21 October 2009 Papua New Guinea

Source: Australia To

Over-fishing comes to Madang, Papua New Guinea, as local people prepare to resist 10 tuna canneries. "Support indigenous South Pacific coastal people as they are peacefully protesting right now".

In the peaceful South Pacific town of Madang, Papua New Guinea (PNG), the local indigenous people are being inundated with foreign industrial “development” projects  -mines, logging and fisheries- for which they have not been properly consulted, have not given their informed consent, and from which they are unlikely to meaningfully benefit. This includes the PNG government's and World Bank/IFC’s plans with China and Japan’s governments to facilitate and invest in the construction of ten new tuna fish canneries and a large central warehouse and worker settlement along Madang’s beautiful coconut lined north coast. A tranquil village culture -living simply but well from small-scale fishing- will be decimated.

According to Asples PNG a US$300 million (K990m) Pacific Marine Industrial Zone (PMIZ) is planned that will greatly increase industrial harvest of Madang, PNG and the Pacific Islands' rich tuna resources. Canneries and dock and storage facilities are to be constructed to service foreign fishing vessels that would dump their tuna catch.
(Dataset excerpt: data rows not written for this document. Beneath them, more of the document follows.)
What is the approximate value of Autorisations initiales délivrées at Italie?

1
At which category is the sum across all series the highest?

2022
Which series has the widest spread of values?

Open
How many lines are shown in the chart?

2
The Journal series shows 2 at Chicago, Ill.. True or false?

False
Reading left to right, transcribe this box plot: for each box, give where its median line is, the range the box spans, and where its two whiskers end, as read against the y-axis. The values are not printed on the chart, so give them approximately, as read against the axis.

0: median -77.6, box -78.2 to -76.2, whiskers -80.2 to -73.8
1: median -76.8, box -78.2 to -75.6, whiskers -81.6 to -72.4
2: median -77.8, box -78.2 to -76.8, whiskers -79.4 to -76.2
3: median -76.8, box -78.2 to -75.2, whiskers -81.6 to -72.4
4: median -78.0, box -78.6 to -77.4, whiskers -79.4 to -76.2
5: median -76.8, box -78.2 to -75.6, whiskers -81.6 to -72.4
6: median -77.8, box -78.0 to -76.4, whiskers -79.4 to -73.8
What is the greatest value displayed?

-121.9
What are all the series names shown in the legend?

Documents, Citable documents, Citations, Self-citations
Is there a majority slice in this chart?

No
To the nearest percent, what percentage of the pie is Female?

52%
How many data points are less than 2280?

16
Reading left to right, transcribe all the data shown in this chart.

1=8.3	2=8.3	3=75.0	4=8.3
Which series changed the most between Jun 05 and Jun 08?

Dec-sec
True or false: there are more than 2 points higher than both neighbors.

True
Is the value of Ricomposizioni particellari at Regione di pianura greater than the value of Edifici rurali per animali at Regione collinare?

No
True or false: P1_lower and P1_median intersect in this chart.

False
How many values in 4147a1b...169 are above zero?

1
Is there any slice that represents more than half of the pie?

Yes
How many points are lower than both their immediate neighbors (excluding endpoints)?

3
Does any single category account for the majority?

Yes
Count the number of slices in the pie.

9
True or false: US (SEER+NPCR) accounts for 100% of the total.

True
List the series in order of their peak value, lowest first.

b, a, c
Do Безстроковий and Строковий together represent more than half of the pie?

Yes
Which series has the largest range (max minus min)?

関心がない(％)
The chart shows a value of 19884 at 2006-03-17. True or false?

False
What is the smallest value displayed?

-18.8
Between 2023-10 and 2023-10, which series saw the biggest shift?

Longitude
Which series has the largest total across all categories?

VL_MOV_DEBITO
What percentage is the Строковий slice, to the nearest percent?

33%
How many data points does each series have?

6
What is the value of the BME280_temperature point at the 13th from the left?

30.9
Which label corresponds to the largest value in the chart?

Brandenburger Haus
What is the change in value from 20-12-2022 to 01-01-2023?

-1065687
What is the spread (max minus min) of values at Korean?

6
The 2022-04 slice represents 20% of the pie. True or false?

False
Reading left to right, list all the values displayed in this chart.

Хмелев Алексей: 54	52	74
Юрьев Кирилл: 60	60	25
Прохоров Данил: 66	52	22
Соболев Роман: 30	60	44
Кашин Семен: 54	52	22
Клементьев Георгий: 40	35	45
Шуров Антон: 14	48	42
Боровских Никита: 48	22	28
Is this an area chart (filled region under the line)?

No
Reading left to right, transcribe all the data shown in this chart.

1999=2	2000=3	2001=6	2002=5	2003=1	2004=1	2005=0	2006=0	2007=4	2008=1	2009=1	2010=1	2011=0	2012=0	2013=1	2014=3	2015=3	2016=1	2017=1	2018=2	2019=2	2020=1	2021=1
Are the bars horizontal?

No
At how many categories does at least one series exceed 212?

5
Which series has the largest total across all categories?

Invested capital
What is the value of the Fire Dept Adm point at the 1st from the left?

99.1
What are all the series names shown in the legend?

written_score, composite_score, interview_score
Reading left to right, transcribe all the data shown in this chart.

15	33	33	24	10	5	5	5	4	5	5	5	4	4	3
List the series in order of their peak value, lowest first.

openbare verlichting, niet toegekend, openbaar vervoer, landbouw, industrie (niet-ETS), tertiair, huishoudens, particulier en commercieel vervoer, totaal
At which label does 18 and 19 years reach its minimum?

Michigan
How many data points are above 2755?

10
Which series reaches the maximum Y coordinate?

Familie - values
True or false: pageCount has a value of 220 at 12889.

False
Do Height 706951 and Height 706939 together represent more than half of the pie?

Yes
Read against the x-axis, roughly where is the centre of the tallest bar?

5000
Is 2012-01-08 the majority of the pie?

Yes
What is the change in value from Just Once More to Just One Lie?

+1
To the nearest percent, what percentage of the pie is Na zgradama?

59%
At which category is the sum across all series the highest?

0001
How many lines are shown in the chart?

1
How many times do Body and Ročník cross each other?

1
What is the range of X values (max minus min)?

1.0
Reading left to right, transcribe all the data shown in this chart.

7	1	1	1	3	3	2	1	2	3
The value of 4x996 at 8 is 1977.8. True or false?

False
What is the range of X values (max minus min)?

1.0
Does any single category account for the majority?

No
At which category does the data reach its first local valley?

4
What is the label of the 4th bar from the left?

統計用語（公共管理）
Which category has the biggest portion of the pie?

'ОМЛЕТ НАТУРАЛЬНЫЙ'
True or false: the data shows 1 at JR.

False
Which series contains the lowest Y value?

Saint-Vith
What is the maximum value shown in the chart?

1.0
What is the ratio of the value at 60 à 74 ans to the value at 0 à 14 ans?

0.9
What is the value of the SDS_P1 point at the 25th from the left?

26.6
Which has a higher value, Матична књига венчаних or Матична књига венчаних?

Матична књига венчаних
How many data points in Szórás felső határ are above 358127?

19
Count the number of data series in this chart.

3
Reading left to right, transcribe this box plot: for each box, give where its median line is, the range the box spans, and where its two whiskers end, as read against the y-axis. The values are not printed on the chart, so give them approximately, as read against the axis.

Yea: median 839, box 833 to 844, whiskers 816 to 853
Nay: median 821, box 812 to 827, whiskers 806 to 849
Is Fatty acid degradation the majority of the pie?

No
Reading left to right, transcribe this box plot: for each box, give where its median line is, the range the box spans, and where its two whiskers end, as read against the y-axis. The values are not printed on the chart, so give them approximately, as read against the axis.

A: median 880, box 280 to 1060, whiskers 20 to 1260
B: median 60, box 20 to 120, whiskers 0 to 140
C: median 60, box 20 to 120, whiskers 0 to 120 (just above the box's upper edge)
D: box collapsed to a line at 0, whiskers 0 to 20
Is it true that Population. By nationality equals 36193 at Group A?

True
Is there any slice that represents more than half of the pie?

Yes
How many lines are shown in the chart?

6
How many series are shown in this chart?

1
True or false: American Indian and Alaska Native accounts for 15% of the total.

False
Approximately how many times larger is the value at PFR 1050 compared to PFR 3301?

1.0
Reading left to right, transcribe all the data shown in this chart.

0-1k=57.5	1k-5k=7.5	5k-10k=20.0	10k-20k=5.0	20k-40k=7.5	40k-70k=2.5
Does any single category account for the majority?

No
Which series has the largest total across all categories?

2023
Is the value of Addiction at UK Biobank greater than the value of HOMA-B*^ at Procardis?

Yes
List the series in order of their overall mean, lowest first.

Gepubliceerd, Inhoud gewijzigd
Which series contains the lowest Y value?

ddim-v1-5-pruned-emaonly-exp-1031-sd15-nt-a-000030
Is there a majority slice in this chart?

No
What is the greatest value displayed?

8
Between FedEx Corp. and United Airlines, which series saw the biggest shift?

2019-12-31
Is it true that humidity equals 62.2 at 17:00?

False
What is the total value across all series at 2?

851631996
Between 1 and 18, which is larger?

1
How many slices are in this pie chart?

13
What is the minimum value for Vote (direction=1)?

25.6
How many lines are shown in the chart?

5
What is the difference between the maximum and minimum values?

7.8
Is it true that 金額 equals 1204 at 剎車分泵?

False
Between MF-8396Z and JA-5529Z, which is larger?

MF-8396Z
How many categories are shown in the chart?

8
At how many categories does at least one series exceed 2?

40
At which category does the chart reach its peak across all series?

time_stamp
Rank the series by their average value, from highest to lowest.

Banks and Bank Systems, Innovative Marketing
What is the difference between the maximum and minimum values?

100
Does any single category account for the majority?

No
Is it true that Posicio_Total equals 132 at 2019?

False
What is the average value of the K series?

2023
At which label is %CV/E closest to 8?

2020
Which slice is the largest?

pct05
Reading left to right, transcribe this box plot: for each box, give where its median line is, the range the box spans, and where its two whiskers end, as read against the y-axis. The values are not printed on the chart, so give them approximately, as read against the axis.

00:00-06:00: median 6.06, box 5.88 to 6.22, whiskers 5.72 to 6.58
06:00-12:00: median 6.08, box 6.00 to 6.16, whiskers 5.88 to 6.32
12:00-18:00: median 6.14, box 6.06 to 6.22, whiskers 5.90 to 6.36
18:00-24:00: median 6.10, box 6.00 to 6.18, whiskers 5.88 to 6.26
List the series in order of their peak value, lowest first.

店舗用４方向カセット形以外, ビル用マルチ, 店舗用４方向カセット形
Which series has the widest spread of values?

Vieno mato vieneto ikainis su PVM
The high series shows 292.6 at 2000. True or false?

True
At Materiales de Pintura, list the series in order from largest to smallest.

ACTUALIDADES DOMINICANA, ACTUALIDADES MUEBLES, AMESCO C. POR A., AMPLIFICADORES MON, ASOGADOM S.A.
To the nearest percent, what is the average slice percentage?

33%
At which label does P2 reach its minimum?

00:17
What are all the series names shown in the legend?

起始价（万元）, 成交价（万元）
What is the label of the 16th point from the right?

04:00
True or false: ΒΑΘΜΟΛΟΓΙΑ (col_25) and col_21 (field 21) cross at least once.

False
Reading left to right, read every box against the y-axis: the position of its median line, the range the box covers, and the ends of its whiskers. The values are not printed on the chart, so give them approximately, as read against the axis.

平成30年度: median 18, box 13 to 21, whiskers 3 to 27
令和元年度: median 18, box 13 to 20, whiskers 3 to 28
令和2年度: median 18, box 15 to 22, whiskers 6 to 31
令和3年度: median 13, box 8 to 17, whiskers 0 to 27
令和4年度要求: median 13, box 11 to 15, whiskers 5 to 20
Asples PNG thinks it will bring tens of thousands of unskilled Asians into Papua New Guinea when local unemployment is high. And it most certainly will lead to fishery depletion and collapse. Unless this expansion of an already socially and ecologically failed industrial tuna industry is resisted, overfishing and piracy will destroy PNG and most of the world's remaining tuna and other fisheries.